The first principle of post-disaster planning should start with people within their local communities.  The recent bushfires demonstrated and, ironically, prepared us better to handle this crisis than many other countries.  It does, however, require national and state level governments to provide the framework and contribute the resources, hard and soft infrastructure needed to rebuild disaster-hit economies.

Home Grown Model Needed for the Post-covid-19 Economy

The current crisis will pass but result in many job losses in Queensland and other parts of our nation. We need both a national and state framework to rebuild what will be a changing economy.  To fill the job void, strategies are required to bring jobs home and to create local employment.  The current crisis should be used to develop e-based knowledge to acquire new skills and expertise to these ends. The localisation and glocalization of innovation, creativity and learning will be important to achieve these two outcomes. We will also need to embrace more significant use of AI, 3-D printing, co-production and adopt collaborative governance as a standard management model.
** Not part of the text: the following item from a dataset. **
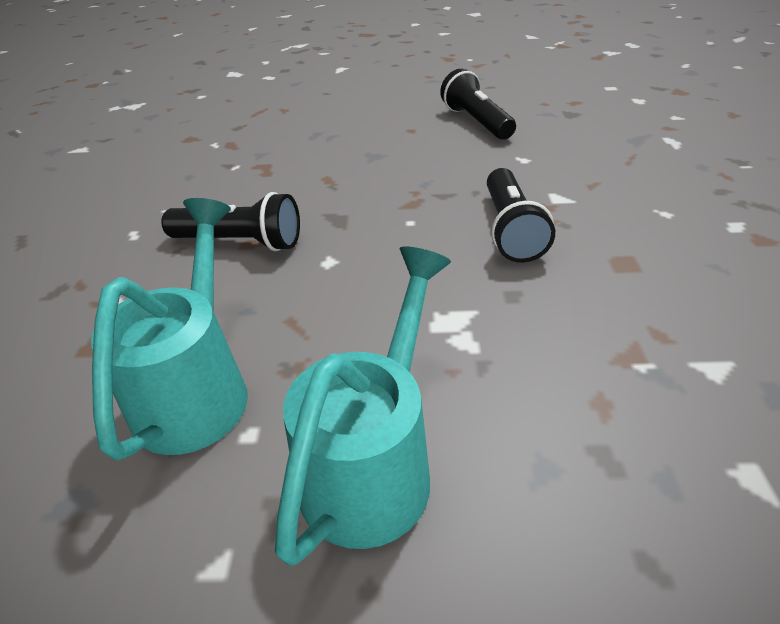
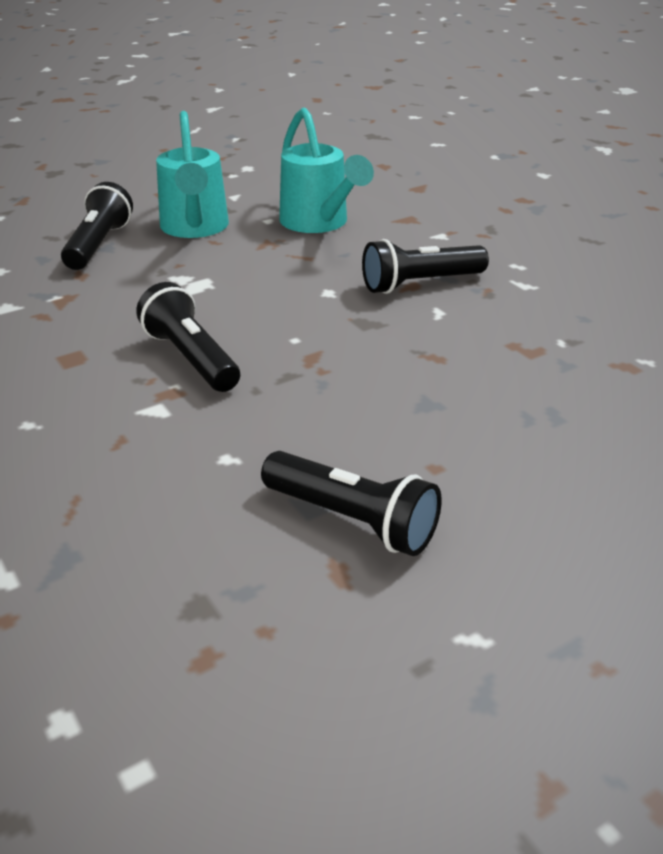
camera: 145 degrees right, 5 degrees down
none -> black flashlight [61,182,133,270]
The old economic models of development based on Australia focusing on exports, and every state, city and region competing to grow their economies independently, may finally be over.   We have reached a state where we have become too dependent on imports to meet our supply chain and consumer needs.  Already, China is moving to develop a more self-reliant economy.  We must follow.
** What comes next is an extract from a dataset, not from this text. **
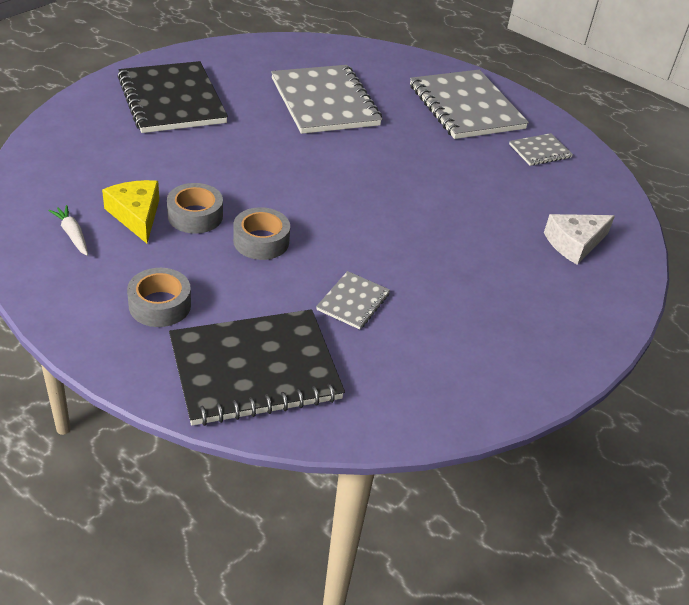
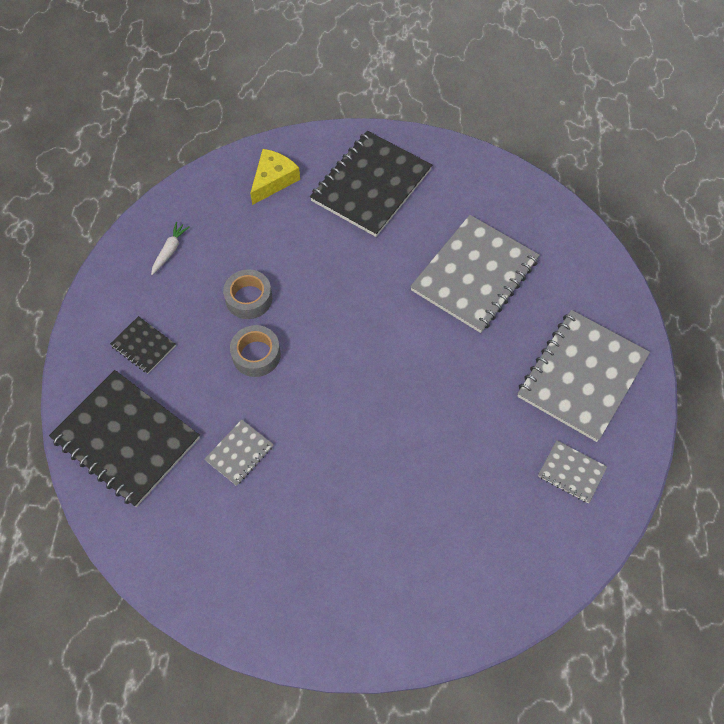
camera: 60 degrees right, 20 degrees up
yellow cheese [102,180,159,243] -> yellow cheese moved to [250,149,300,205]
grey tape [127,268,191,327] -> black notebook [110,316,176,374]
grey notebook [316,271,390,329] -> grey notebook turned 45 degrees counterclockwise [204,420,273,486]
white cheese [544,214,615,265] -> none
We should not allow our country, states and regions to become so reliant on global supply chains to support many of our industry and consumer needs.    We need a more balanced, self-sufficient and sustainable model of national, regional and local development based on collaborative advantage and collaboration between firms and regions to create new jobs, smarter cities and regions and greater equity between the haves and have nots.

We need to start a National and state government conversation on what type of national, state and regional economies we want after we get out of this crisis. Once we have a picture of what that might be, it should be up to communities to decide how to build the infrastructure and resources to realise a better future and decent jobs for all.    We cannot leave the discussion and planning for the post-covid-19 economy until the crisis is over.

 

 

Brian H Roberts is an Emeritus Professor of Urban Management at the University of Canberra, and Director of Urban Frontiers, Brisbane. He is an international advisor on urban and regional economic development and management to the UN, several international development banks and APEC.  He has work on several disaster recovery programs including Aceh and Northern Sri Lanka.